Mesmo com esse cenário de desaceleração, os pesquisadores alertam que o número de casos ainda é considerado elevado em diversas regiões do país.
A Fiocruz reforça que a população deve continuar adotando medidas de prevenção, como lavar as mãos com frequência, cobrir a boca e o nariz ao tossir ou espirrar, evitar contato com outras pessoas quando apresentar sintomas gripais e utilizar máscara caso seja necessário sair de casa.
A instituição também destaca a importância de manter a vacinação em dia, principalmente entre idosos, crianças e pessoas que fazem parte dos grupos de maior risco para complicações causadas pelas doenças respiratórias.

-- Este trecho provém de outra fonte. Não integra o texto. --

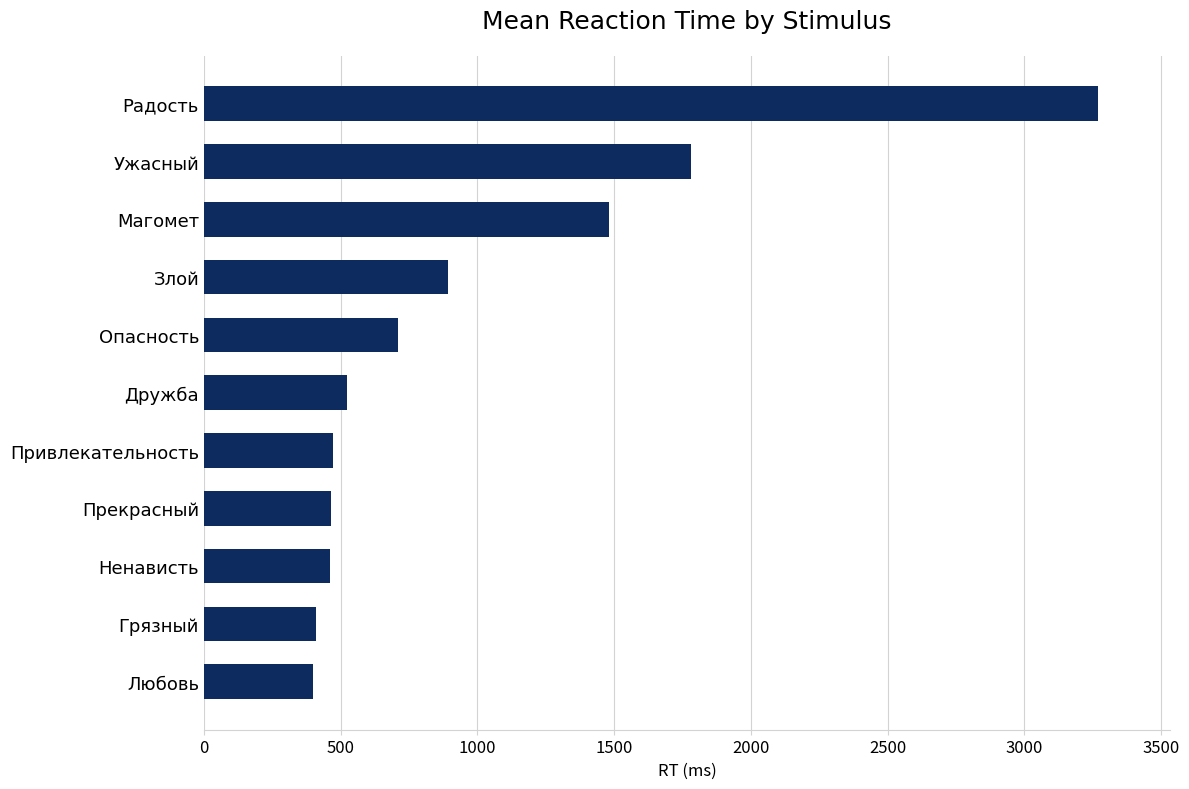

The chart shows a value of 637 at Грязный. True or false?

False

Em todo o Brasil, já foram registrados mais de 109 mil casos de Síndrome Respiratória Aguda Grave em 2026. Nas últimas semanas, o vírus sincicial respiratório foi o principal responsável pelas internações, enquanto a influenza A segue como a principal causa de mortes relacionadas à síndrome entre os idosos.
Segundo a Fiocruz, embora o cenário nacional apresente sinais de melhora, a manutenção dos cuidados continua sendo fundamental para reduzir a circulação dos vírus respiratórios e evitar novos casos graves.

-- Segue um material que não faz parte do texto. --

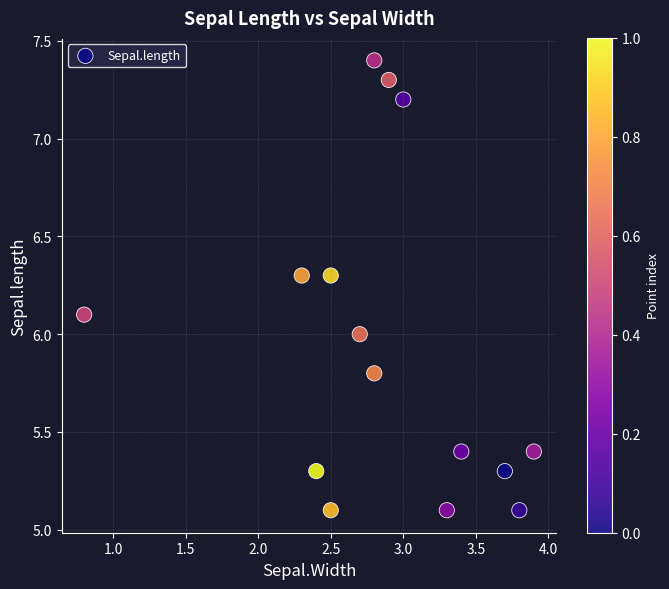

What is the range of X values (max minus min)?

3.1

A Secretaria de Estado da Saúde do Maranhão (SES) informou que não há aumento no número de casos de Síndrome Respiratória Aguda Grave (SRAG) no estado. Embora o Maranhão permaneça entre os estados com incidência elevada, conforme o Boletim InfoGripe da Fiocruz, o cenário é de estabilidade, sem crescimento recente dos casos, incluindo os associados à Influenza B.
A SES destacou mantém monitoramento contínuo da situação epidemiológica, vigilância dos casos, diagnóstico laboratorial, apoio às unidades de saúde e ações de fortalecimento da vacinação contra a influenza, em parceria com os municípios, especialmente entre os grupos prioritários.
A secretaria reforçou que a vacinação é a principal forma de prevenção das formas graves da doença e orienta a população a manter a vacinação em dia, higienizar frequentemente as mãos, adotar a etiqueta respiratória, manter os ambientes ventilados e procurar uma unidade de saúde em caso de sintomas, principalmente pessoas dos grupos de maior risco.